§ **What is required**
Some lines hold the string "cmdlets". Copy all of them from the material that follows.

------ Exercise data ------

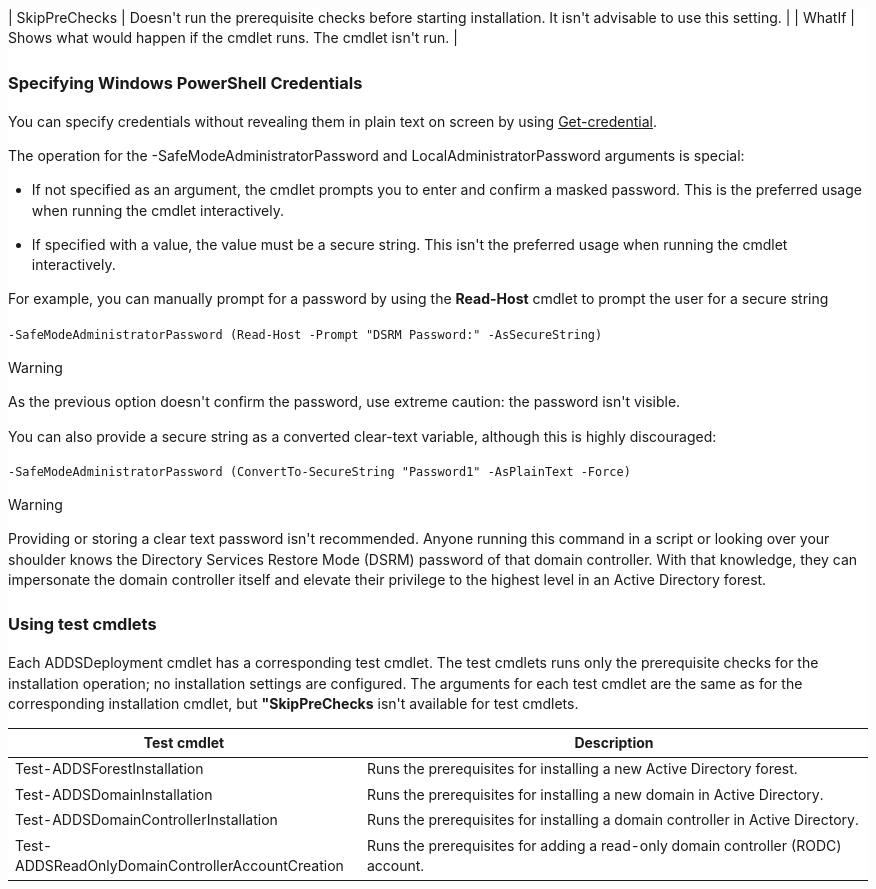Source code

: |                                                                                                              SkipPreChecks                                                                                                               |                                                                                                                                                                                                                                                                                                                                                                                                                                                                                                                                                                                                                                                              Doesn't run the prerequisite checks before starting installation. It isn't advisable to use this setting.                                                                                                                                                                                                                                                                                                                                                                                                                                                                                                                                                                                                                                                               |
|                                                                                                                  WhatIf                                                                                                                  |                                                                                                                                                                                                                                                                                                                                                                                                                                                                                                                                                                                                                                                                                   Shows what would happen if the cmdlet runs. The cmdlet isn't run.                                                                                                                                                                                                                                                                                                                                                                                                                                                                                                                                                                                                                                                                                   |

### <a name="BKMK_PSCreds"></a>Specifying Windows PowerShell Credentials
You can specify credentials without revealing them in plain text on screen by using [Get-credential](/previous-versions/dd315327(v=technet.10)).

The operation for the -SafeModeAdministratorPassword and LocalAdministratorPassword arguments is special:

-   If not specified as an argument, the cmdlet prompts you to enter and confirm a masked password. This is the preferred usage when running the cmdlet interactively.

-   If specified with a value, the value must be a secure string. This isn't the preferred usage when running the cmdlet interactively.

For example, you can manually prompt for a password by using the **Read-Host** cmdlet to prompt the user for a secure string

```
-SafeModeAdministratorPassword (Read-Host -Prompt "DSRM Password:" -AsSecureString)
```

> [!WARNING]
> As the previous option doesn't confirm the password, use extreme caution: the password isn't visible.

You can also provide a secure string as a converted clear-text variable, although this is highly discouraged:

```
-SafeModeAdministratorPassword (ConvertTo-SecureString "Password1" -AsPlainText -Force)
```

> [!WARNING]
> Providing or storing a clear text password isn't recommended. Anyone running this command in a script or looking over your shoulder knows the Directory Services Restore Mode (DSRM) password of that domain controller. With that knowledge, they can impersonate the domain controller itself and elevate their privilege to the highest level in an Active Directory forest.

### <a name="BKMK_TestCmdlets"></a>Using test cmdlets
Each ADDSDeployment cmdlet has a corresponding test cmdlet. The test cmdlets runs only the prerequisite checks for the installation operation; no installation settings are configured. The arguments for each test cmdlet are the same as for the corresponding installation cmdlet, but **"SkipPreChecks** isn't available for test cmdlets.

|Test cmdlet|Description|
|---------------|---------------|
|Test-ADDSForestInstallation|Runs the prerequisites for installing a new Active Directory forest.|
|Test-ADDSDomainInstallation|Runs the prerequisites for installing a new domain in Active Directory.|
|Test-ADDSDomainControllerInstallation|Runs the prerequisites for installing a domain controller in Active Directory.|
|Test-ADDSReadOnlyDomainControllerAccountCreation|Runs the prerequisites for adding a read-only domain controller (RODC) account.|
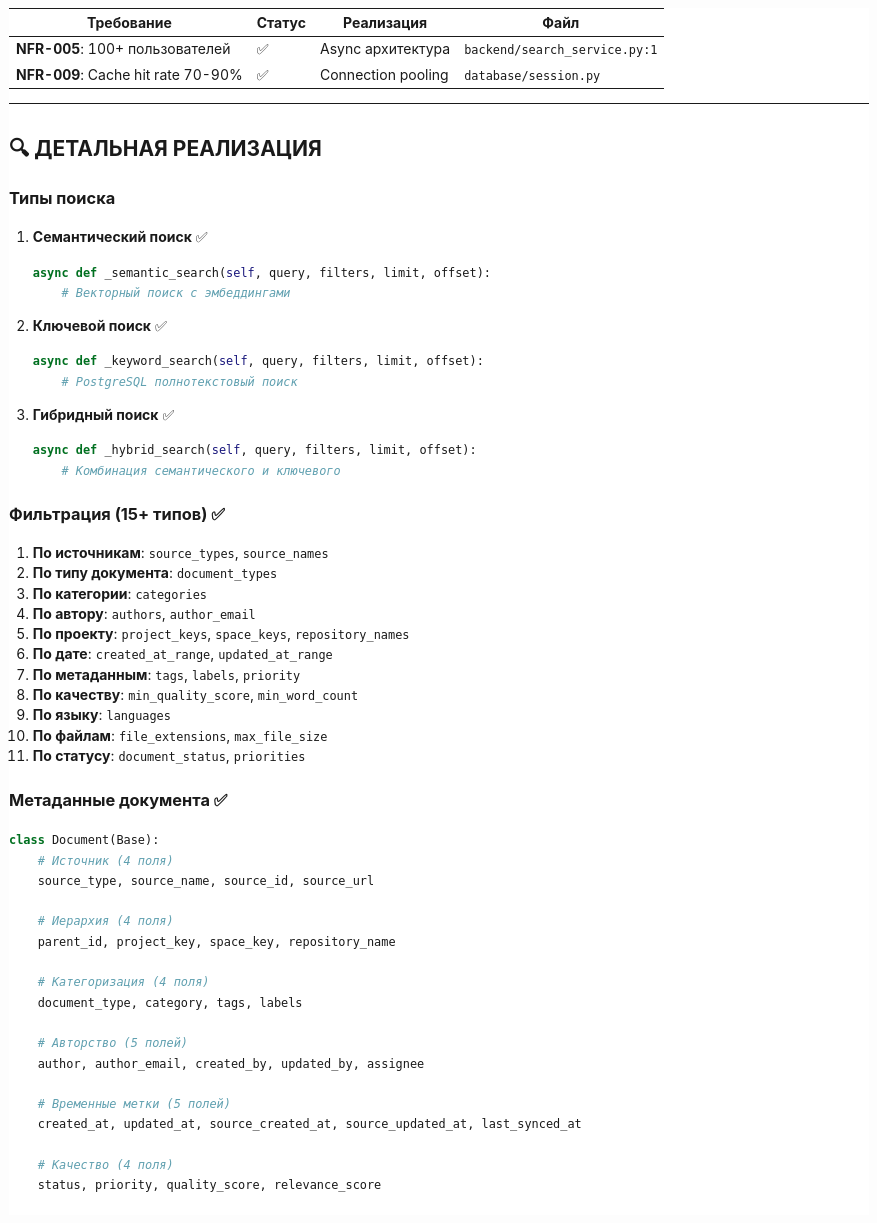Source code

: | Требование | Статус | Реализация | Файл |
|------------|--------|------------|------|
| **NFR-005**: 100+ пользователей | ✅ | Async архитектура | `backend/search_service.py:1` |
| **NFR-009**: Cache hit rate 70-90% | ✅ | Connection pooling | `database/session.py` |

---

## 🔍 ДЕТАЛЬНАЯ РЕАЛИЗАЦИЯ

### Типы поиска

1. **Семантический поиск** ✅
   ```python
   async def _semantic_search(self, query, filters, limit, offset):
       # Векторный поиск с эмбеддингами
   ```

2. **Ключевой поиск** ✅
   ```python
   async def _keyword_search(self, query, filters, limit, offset):
       # PostgreSQL полнотекстовый поиск
   ```

3. **Гибридный поиск** ✅
   ```python
   async def _hybrid_search(self, query, filters, limit, offset):
       # Комбинация семантического и ключевого
   ```

### Фильтрация (15+ типов) ✅

1. **По источникам**: `source_types`, `source_names`
2. **По типу документа**: `document_types`
3. **По категории**: `categories`
4. **По автору**: `authors`, `author_email`
5. **По проекту**: `project_keys`, `space_keys`, `repository_names`
6. **По дате**: `created_at_range`, `updated_at_range`
7. **По метаданным**: `tags`, `labels`, `priority`
8. **По качеству**: `min_quality_score`, `min_word_count`
9. **По языку**: `languages`
10. **По файлам**: `file_extensions`, `max_file_size`
11. **По статусу**: `document_status`, `priorities`

### Метаданные документа ✅

```python
class Document(Base):
    # Источник (4 поля)
    source_type, source_name, source_id, source_url
    
    # Иерархия (4 поля)
    parent_id, project_key, space_key, repository_name
    
    # Категоризация (4 поля)
    document_type, category, tags, labels
    
    # Авторство (5 полей)
    author, author_email, created_by, updated_by, assignee
    
    # Временные метки (5 полей)
    created_at, updated_at, source_created_at, source_updated_at, last_synced_at
    
    # Качество (4 поля)
    status, priority, quality_score, relevance_score
    
```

------

§ **Task response**
### <a name="BKMK_TestCmdlets"></a>Using test cmdlets
Each ADDSDeployment cmdlet has a corresponding test cmdlet. The test cmdlets runs only the prerequisite checks for the installation operation; no installation settings are configured. The arguments for each test cmdlet are the same as for the corresponding installation cmdlet, but **"SkipPreChecks** isn't available for test cmdlets.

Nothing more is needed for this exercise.